Get expert help before a small asbestos issue becomes a bigger one
If you are unsure what to do when you find asbestos, the safest move is to stop work and get clear advice from a competent asbestos professional. Supernova Asbestos Surveys carries out surveys, sampling and asbestos support for homes, commercial buildings and managed property across the UK.
To arrange help, call 020 4586 0680 or visit asbestos-surveys.org.uk. Whether you need urgent sampling, a management survey, or a refurbishment survey before works begin, Supernova can help you make the right decision quickly and safely.
Frequently Asked Questions
What should I do first if I think I have found asbestos?
Stop work immediately and keep everyone away from the area. Do not drill, cut, sweep or vacuum the material. The next step is to arrange proper identification through sampling or an asbestos survey.
Can I tell if something is asbestos just by looking at it?
No. Many asbestos-containing materials look like standard building products. Age, location and product type can make a material suspicious, but only testing or a survey can confirm whether asbestos is present.
Do I always need to remove asbestos if it is found?
No. If the material is in good condition and unlikely to be disturbed, it may be safer to manage it in place. Removal is usually considered when the material is damaged, high risk, or in an area due for refurbishment or demolition.

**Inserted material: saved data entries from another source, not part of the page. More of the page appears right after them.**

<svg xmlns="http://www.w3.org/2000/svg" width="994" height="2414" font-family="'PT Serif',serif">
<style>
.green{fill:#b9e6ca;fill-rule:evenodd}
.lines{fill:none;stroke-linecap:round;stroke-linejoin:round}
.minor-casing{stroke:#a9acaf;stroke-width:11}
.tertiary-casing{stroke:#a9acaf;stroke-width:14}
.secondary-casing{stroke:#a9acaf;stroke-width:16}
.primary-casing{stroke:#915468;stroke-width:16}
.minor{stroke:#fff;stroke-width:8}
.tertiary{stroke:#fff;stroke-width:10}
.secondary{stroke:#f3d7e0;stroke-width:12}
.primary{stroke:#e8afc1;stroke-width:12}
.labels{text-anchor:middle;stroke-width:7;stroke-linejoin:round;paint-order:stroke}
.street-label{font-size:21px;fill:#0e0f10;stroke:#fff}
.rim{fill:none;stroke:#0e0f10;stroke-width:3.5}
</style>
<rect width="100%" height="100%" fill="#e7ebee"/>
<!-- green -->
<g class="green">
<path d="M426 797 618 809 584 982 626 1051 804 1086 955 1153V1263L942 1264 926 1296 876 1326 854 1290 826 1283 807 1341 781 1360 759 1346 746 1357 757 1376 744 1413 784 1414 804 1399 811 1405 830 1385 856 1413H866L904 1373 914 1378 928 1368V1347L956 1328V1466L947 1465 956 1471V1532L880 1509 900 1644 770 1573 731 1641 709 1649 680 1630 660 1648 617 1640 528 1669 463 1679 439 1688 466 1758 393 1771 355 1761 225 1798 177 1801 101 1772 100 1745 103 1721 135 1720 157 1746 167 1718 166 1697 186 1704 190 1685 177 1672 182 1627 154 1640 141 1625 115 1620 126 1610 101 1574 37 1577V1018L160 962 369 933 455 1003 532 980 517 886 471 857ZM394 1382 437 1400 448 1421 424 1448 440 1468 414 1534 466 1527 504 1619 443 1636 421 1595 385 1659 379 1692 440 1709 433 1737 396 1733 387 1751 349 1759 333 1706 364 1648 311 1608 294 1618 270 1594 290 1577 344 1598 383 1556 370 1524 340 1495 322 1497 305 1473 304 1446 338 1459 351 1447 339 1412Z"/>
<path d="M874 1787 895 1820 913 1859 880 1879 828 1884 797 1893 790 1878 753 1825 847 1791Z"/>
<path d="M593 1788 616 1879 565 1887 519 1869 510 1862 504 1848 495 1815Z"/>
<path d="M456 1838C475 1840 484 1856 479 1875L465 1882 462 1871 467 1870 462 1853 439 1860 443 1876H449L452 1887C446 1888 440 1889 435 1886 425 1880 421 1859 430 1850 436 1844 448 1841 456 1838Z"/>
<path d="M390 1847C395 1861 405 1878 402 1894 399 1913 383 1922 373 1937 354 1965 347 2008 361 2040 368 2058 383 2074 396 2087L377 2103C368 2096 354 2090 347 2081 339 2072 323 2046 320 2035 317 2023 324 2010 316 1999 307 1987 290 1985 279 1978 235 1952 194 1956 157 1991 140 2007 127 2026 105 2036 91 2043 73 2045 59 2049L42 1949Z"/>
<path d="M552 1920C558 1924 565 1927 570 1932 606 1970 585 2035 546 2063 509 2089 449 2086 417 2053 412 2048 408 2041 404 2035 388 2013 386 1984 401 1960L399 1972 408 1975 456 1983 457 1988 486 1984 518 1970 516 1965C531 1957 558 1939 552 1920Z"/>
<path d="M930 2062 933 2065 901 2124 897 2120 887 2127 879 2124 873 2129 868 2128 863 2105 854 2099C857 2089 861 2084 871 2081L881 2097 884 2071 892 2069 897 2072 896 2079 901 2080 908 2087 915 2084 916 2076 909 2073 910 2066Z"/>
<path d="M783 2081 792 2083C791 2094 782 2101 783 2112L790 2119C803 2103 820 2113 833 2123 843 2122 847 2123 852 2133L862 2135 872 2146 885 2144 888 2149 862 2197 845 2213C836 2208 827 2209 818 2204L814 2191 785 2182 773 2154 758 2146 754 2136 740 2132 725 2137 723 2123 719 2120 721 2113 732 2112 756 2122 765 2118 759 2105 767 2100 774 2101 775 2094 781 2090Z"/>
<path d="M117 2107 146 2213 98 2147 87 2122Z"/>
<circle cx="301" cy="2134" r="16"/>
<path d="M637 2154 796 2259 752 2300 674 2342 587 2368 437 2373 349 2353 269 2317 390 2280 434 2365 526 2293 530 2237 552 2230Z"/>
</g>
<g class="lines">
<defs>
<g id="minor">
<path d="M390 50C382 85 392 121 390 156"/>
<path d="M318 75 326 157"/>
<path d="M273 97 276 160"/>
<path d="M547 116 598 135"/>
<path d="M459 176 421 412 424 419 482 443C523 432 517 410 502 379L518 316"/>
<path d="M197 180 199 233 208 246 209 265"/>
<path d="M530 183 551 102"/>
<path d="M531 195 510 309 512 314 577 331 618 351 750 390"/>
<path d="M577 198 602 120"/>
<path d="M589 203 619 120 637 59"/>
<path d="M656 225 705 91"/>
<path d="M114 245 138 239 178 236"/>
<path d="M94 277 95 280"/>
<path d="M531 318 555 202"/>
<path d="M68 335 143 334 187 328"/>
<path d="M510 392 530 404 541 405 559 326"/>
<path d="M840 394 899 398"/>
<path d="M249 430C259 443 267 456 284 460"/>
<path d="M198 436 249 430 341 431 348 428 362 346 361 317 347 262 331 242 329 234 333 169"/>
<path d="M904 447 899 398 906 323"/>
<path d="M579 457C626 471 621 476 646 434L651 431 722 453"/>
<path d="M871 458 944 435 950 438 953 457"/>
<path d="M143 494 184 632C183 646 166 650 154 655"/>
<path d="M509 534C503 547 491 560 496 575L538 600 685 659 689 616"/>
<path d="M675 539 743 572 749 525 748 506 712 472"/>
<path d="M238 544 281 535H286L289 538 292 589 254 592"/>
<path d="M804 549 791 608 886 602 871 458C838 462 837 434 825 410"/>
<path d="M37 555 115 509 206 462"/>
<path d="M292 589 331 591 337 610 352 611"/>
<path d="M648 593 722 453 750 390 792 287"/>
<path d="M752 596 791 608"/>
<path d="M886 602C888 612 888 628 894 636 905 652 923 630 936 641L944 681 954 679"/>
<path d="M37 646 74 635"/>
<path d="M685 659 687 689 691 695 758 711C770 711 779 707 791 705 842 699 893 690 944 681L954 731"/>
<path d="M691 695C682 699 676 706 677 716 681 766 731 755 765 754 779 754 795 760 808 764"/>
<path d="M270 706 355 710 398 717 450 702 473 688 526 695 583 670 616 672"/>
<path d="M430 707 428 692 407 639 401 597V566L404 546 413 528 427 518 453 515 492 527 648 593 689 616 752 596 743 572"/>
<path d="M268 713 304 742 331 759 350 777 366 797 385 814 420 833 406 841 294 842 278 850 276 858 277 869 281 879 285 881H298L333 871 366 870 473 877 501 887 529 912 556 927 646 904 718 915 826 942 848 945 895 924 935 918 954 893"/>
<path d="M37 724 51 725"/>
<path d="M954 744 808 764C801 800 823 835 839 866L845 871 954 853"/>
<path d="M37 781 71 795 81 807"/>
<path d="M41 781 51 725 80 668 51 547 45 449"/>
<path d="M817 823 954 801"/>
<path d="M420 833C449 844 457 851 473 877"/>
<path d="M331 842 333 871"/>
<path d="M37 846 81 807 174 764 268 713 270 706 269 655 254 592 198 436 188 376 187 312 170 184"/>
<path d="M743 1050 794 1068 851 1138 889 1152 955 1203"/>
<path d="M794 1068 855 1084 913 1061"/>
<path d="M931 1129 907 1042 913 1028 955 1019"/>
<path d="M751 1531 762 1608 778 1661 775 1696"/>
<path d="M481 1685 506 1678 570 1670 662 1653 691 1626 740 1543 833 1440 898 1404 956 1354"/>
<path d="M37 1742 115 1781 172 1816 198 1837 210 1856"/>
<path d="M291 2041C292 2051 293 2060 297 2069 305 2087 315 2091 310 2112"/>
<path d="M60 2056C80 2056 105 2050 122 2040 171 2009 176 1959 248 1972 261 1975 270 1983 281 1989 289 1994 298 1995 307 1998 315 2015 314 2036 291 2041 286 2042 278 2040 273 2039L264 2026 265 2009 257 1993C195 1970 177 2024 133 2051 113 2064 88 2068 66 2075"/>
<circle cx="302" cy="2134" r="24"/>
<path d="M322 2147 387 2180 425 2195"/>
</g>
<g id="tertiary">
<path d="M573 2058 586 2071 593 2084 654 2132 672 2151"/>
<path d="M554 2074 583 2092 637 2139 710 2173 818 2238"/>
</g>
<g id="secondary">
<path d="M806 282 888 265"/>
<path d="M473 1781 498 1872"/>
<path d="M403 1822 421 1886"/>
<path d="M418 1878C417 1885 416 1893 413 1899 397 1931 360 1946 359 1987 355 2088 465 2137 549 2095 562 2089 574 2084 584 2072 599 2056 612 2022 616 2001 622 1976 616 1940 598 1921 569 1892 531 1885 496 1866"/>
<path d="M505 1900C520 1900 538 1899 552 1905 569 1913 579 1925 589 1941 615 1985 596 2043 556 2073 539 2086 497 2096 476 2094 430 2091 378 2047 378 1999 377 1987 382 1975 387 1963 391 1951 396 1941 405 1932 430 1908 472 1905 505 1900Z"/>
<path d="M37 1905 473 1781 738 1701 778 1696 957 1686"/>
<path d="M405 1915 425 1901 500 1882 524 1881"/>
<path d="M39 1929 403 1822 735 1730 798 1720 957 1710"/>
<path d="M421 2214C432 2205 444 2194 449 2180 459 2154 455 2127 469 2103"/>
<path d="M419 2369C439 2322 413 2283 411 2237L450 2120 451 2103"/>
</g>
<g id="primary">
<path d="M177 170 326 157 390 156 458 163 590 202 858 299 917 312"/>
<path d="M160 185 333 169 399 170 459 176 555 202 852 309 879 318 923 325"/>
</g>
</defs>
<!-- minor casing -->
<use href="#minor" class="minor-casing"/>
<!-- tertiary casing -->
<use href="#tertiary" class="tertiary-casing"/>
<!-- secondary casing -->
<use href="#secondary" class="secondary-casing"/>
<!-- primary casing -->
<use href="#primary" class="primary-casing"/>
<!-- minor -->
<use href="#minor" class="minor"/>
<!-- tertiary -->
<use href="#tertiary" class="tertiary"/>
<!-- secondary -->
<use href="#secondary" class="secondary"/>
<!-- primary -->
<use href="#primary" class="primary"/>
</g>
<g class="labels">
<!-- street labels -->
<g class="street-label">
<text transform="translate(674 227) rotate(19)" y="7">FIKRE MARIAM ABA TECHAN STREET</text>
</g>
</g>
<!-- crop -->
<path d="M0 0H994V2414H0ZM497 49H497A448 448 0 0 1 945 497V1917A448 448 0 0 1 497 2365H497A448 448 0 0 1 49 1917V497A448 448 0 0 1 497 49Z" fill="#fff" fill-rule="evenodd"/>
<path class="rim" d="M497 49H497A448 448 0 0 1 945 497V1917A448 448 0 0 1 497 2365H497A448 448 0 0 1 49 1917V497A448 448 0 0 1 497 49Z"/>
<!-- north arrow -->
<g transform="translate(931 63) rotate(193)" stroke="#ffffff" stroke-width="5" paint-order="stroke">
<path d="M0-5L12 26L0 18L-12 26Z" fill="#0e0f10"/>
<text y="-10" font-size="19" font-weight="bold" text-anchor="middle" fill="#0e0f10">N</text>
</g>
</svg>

What happens if I accidentally disturbed asbestos?
Leave the area, prevent further access, wash exposed skin, and bag dusty clothing carefully. Record what happened and report it if the incident occurred at work or in managed premises. Then arrange professional advice to assess the material and any clean-up needs.
When do I need an asbestos survey?
You typically need a survey when managing an older non-domestic building, before refurbishment works, or before demolition. The right survey type depends on whether the aim is ongoing management or intrusive work.